17. Unfortunately, the series never came to fruition, with Duff confirming the sad news in December 2020 after Minsky left over creative differences.
"I know the efforts and conversations have been everywhere trying to make a reboot work but, sadly & despite everyone's best efforts, it isn't going to happen," Duff explained, following her public plea that Disney+ move the show to Hulu. "We can all take a moment to mourn the amazing woman she would have been and the adventures we would have taken with her. I'm very sad, but I promise everyone tried their best and the stars just didn't align. Hey now, this is what 2020's made of."
18. A celeb fan of Lizzie McGuire? Cardi B, who revealed just how much the movie resonated with her during Vogue's Forces of Fashion conference.
"Has anyone seen that Hilary Duff movie [The Lizzie McGuire Movie]? There's a song in it that anytime I go to an event that I've always wanted to go to I always play it in my head," she said, talking about being invited to Paris Fashion Week. "It goes, 'Hey now, hey now, this is what dreams are made of.' That's how I feel every single time that I get invited to these fashion events."

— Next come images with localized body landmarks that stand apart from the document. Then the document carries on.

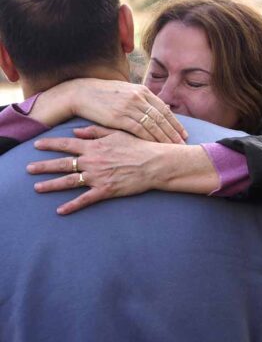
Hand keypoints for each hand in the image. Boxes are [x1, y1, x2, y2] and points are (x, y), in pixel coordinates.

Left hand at [27, 126, 217, 214]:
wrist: (154, 163)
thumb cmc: (138, 146)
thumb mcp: (117, 133)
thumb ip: (95, 131)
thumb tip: (76, 131)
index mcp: (94, 146)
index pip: (67, 144)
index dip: (51, 144)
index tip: (37, 145)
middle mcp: (92, 161)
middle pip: (62, 164)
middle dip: (43, 166)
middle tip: (28, 169)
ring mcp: (97, 177)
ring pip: (69, 182)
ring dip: (51, 185)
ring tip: (37, 188)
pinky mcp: (105, 191)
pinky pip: (85, 200)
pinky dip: (72, 206)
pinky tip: (60, 211)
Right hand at [31, 78, 187, 143]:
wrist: (81, 92)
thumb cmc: (104, 94)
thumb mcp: (127, 92)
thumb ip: (143, 100)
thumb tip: (161, 107)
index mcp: (142, 91)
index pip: (164, 109)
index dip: (175, 123)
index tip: (183, 134)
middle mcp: (138, 98)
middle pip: (162, 118)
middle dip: (174, 133)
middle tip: (183, 144)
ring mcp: (129, 107)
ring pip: (153, 125)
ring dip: (164, 138)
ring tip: (173, 148)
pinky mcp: (119, 117)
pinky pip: (139, 130)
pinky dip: (149, 139)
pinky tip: (156, 147)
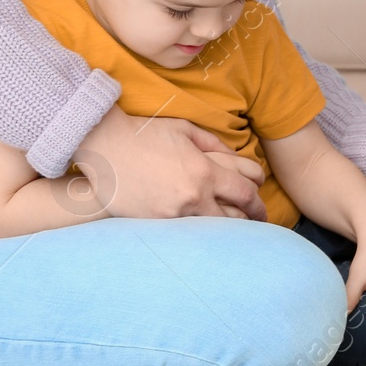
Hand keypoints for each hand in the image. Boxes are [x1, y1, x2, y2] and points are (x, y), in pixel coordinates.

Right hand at [75, 108, 264, 220]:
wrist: (105, 147)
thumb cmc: (145, 134)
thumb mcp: (186, 130)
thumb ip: (215, 145)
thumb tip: (237, 157)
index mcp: (205, 172)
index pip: (245, 195)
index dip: (258, 203)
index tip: (259, 206)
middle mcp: (193, 198)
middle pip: (235, 220)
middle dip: (247, 221)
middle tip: (252, 222)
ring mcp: (173, 215)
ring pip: (211, 232)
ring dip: (224, 231)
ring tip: (230, 229)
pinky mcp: (155, 226)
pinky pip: (185, 235)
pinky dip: (197, 234)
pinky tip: (201, 233)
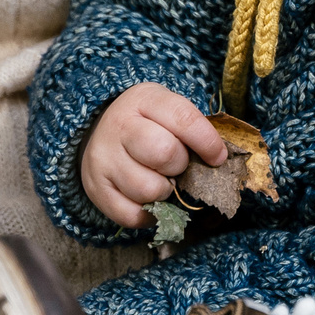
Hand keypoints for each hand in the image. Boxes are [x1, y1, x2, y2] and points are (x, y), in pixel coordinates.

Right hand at [81, 83, 229, 228]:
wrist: (101, 132)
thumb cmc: (148, 123)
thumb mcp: (168, 111)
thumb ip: (192, 129)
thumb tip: (219, 161)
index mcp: (144, 100)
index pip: (183, 119)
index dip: (207, 142)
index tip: (218, 157)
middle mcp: (119, 126)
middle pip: (164, 154)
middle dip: (180, 166)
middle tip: (177, 165)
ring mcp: (103, 158)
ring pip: (148, 189)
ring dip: (164, 192)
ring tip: (160, 180)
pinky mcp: (95, 188)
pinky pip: (132, 214)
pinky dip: (148, 214)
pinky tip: (149, 199)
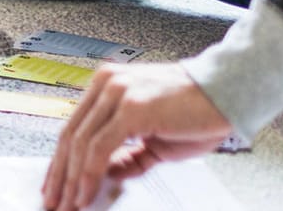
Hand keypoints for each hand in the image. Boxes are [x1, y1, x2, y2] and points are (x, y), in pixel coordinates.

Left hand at [42, 63, 233, 210]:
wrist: (228, 94)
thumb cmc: (196, 111)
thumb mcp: (154, 139)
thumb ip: (127, 155)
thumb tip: (105, 172)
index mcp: (107, 86)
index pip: (74, 127)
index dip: (61, 160)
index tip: (55, 185)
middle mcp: (107, 84)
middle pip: (70, 135)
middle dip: (59, 174)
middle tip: (54, 202)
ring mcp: (117, 93)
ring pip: (81, 143)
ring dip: (72, 179)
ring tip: (69, 204)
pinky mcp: (130, 107)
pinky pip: (100, 146)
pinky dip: (89, 173)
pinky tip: (86, 191)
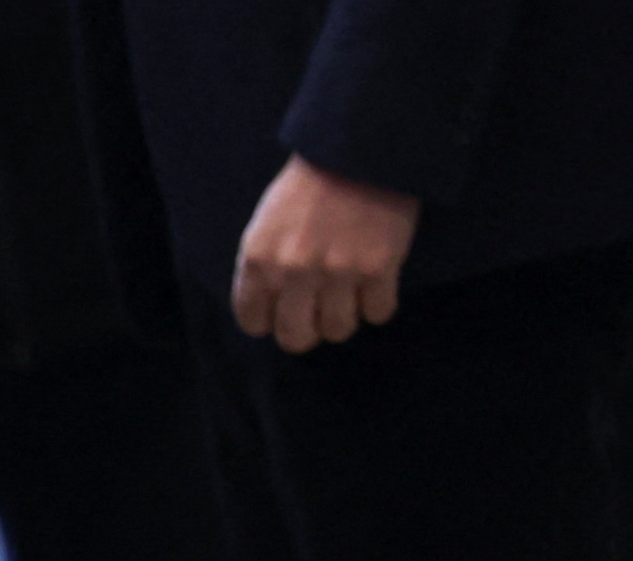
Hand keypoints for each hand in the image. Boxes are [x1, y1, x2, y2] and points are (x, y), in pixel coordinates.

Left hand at [231, 154, 419, 353]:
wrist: (358, 150)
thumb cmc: (308, 186)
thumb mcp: (265, 224)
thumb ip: (263, 267)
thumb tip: (270, 312)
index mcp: (258, 260)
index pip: (254, 322)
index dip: (270, 321)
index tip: (283, 312)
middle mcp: (293, 272)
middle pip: (296, 337)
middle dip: (306, 332)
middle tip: (318, 315)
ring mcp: (337, 272)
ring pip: (338, 331)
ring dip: (344, 319)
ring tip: (348, 297)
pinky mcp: (379, 267)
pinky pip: (378, 313)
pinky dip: (378, 304)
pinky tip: (375, 285)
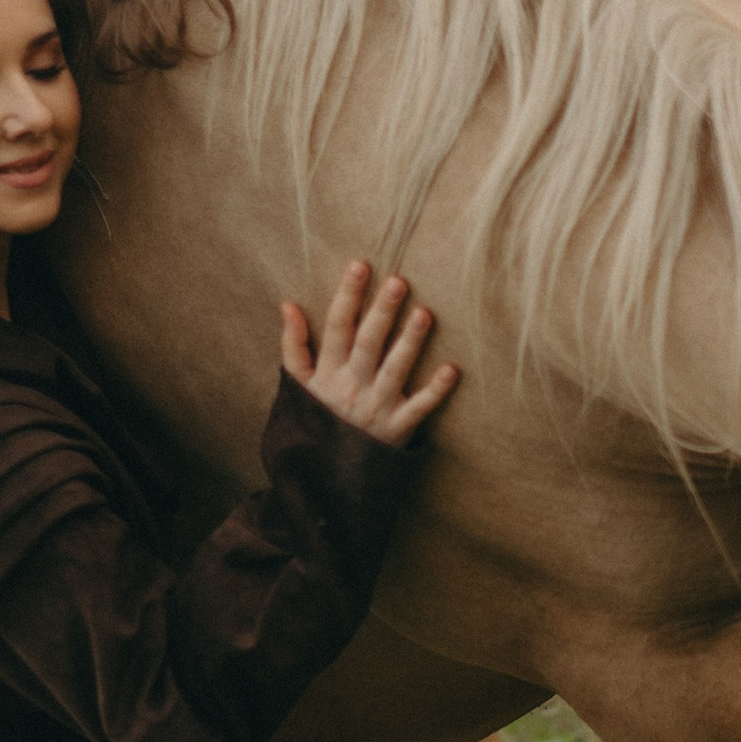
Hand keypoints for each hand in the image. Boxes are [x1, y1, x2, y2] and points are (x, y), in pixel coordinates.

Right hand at [280, 261, 458, 447]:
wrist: (325, 475)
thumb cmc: (316, 420)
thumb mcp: (298, 385)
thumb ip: (293, 346)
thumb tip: (288, 305)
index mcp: (328, 372)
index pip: (337, 327)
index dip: (348, 296)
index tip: (360, 266)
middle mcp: (353, 386)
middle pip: (368, 343)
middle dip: (382, 312)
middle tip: (398, 282)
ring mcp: (377, 408)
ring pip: (395, 371)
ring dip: (410, 343)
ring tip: (425, 313)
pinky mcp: (398, 429)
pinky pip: (419, 409)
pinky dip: (435, 392)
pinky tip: (452, 370)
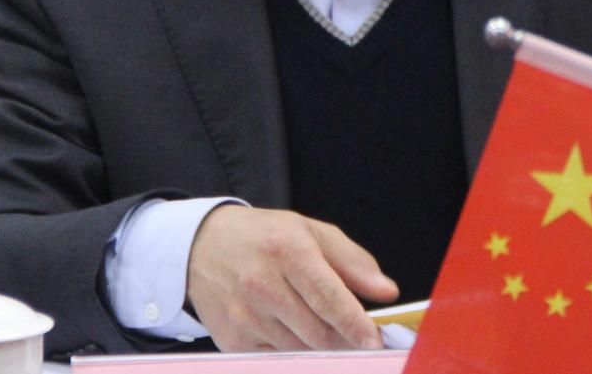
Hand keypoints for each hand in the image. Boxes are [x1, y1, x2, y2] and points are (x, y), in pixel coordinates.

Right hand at [186, 205, 398, 351]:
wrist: (204, 246)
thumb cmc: (267, 237)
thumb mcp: (312, 233)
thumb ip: (353, 262)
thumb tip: (387, 292)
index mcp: (287, 250)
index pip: (328, 296)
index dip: (355, 323)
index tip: (375, 341)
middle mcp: (262, 284)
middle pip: (318, 331)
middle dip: (343, 337)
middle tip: (356, 332)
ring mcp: (244, 315)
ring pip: (301, 349)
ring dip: (318, 343)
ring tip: (314, 318)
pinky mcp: (232, 340)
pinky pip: (278, 357)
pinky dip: (292, 348)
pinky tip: (287, 325)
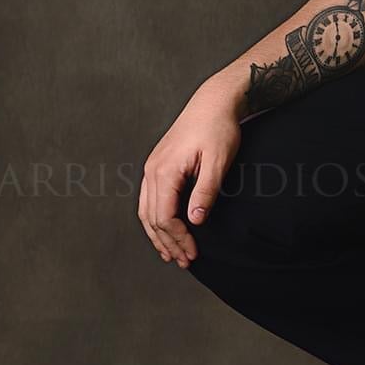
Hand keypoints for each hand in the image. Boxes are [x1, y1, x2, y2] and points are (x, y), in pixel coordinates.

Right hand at [138, 77, 242, 267]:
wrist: (213, 103)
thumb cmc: (219, 129)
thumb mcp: (218, 161)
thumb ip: (206, 190)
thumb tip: (194, 220)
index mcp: (165, 170)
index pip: (164, 216)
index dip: (177, 238)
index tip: (193, 253)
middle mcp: (152, 170)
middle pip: (151, 218)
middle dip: (167, 242)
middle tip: (185, 261)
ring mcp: (152, 167)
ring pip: (146, 211)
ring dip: (158, 235)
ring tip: (172, 254)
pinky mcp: (158, 166)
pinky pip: (150, 199)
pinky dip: (155, 219)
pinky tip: (165, 230)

19. Speaking of the film, The Lizzie McGuire Movie became a surprise hit when it was released in May 2003, debuting at No. 2 at the box office behind X2: X-Men United and going on to gross over $50 million.
20. Many fans were upset that Miranda was not in the movie and was M.I.A. in some of the last episodes of the show, with her family going on an extended vacation. But that was actually because Lalaine wanted to focus on her music career.
21. After becoming a teen idol thanks to her time as Lizzie, many fans were surprised when Duff chose to take a break from acting, a decision she opened up about in a 2015 interview with PrideSource.
"Everyone thought I was just absolutely nuts because I was really successful and making a lot of money. And it was scary, because there was no guarantee that my career was still gonna be there," she said. "I really needed it personally. I grew up in the spotlight and on tour and with everyone just knowing me and knowing me a certain way. At some point I was like, 'I don't even know if I'm that person anymore, and I don't even have the time to figure that out.'"
She admitted that she found being known as Lizzie "torturous" at times, explaining, "I loved it during the filming. I just didn't know what a success the show was gonna be, and after that...I was still Lizzie McGuire to people and that was super annoying. Now it's not. I don't care now."
The Lizzie McGuire Movie is available to watch on Disney+.